Problem 446

Question statement:

Given an integer array nums, return the number of all the arithmetic subsequences of nums. A sequence of numbers is called arithmetic if it consists of at least three elements and if the difference between any two consecutive elements is the same.

• For example, [1, 3, 5, 7, 9], [7, 7, 7, 7], and [3, -1, -5, -9] are arithmetic sequences.
• For example, [1, 1, 2, 5, 7] is not an arithmetic sequence.

Solution

This one was unreasonably hard, and even utilizing hints and pointers in the discussion section, this took me a while to figure out.

Main idea:

This problem reeks of dynamic programming. The natural first step is to think about successively finding the number of arithmetic subsequences in nums[:i]. The second obeservation is that we also need to memoize the common difference of each arithmetic sequence ending at index i. This is necessary if at a later point we spot another element j with the same common difference with i, so we can increase the length of this subsequence by 1. Moreover, a valid subsequence must have length at least three. The last two observations enable two realizations:

1. The dp ‘array’ must be multidimensional, in fact, one dimension for each valid common difference.
2. The values stored should be lengths of subsequences ending at index dp[i][common_diff] not the number of subsequences.

To count the number of subsequences, we can just update a counter everytime we encounter a subsequence of length at least 3.

To programattically approach the above realizations:

We can let dp be an array of dictionaries (this is a really cool dp idea, that is not mine. I was inspired by this other solution that was posted). This way dp[i][diff] will store the lengths of all arithmetic subsequence with common difference diff ending at index i. Now for each i, we will scan every previous element of nums and calculate diff = nums[i]-nums[j]. Now, if dp[j][diff] is non-zero, then there is already an arithmetic subsequence of common difference diff ending at index j. In this case, the length of my new sequence is simply dp[i][diff] = 1 + dp[j][diff]. Now, I check if dp[i][diff] is at least 2 (indicating the existence of subsequence of length at least 3), if so then I need to update my counter. Here’s where the next twist comes: counter needs to be updated by by dp[j][diff] (as opposed to 1), because after appending an arithmetic subsequence ending at j to nums[i], we now have dp[j][diff] many new subsequences that end at index i (count backwards from i adding one element of the subsequence at a time).

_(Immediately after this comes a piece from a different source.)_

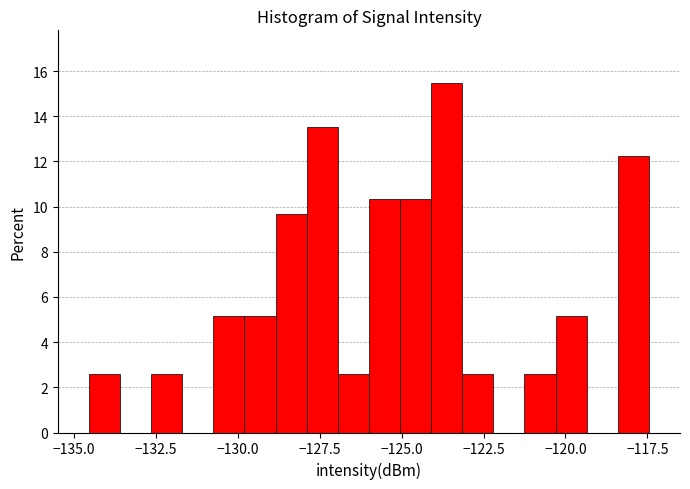

Read against the x-axis, roughly where is the centre of the tallest bar?

-123.5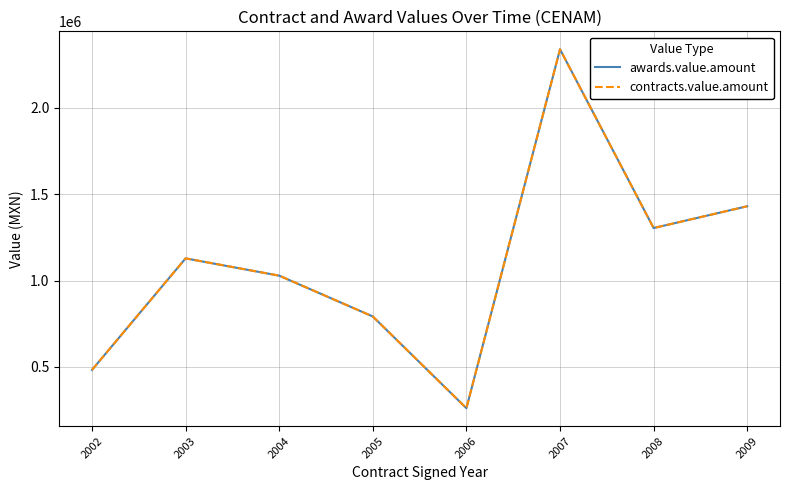

The value of awards.value.amount at 2002 is 182957.8. True or false?

False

For instance: Let nums = [9, 7, 2, 4, 6, 8, 10], i = 6 and j = 5. In this case diff = 2. So, dp[6][2] = 1 + dp[5][2]. Here dp[5][2] would have memoized to be 3 (len([2,4,6,8])-1). Now to update the counter, we observe that in this example dp[6][2] is capturing only the arithmetic subsequence [2,4,6,8, 10]. This subsequence comes with it, even smaller arithmetic subsequences with the same difference. Namely, [6,8,10], [4,6,8,10] and [2,4,6,8,10] which is precisely dp[5][2].

Note:

• The subsequence [2,4,6] for instance, would have been accounted for in the case when i=4, so we only need to care about subsequences ending in 10.
• If there is another 8 elsewhere at index k, then diff = 2 in this case too, and during the iteration j=k, we will add the corresponding length to dp[6][2].

Code:

def numberOfArithmeticSlices(self, nums: List[int]) -> int:
    dp = [defaultdict(int) for _ in range(len(nums))]
    total_count = 0
    for i in range(len(nums)):
        for j in range(i):
            diff = nums[i]-nums[j]
            dp[i][diff] += 1 + dp[j][diff]
            if(dp[i][diff]>=2):
                total_count += dp[j][diff]
    return total_count

Comments:

Time complexity $\texttt{O(n}^2)$ where n is the length of nums

The above code ran in 632ms, beats 58.22% of users. It uses 72MB of memory, beating 27.11% of users.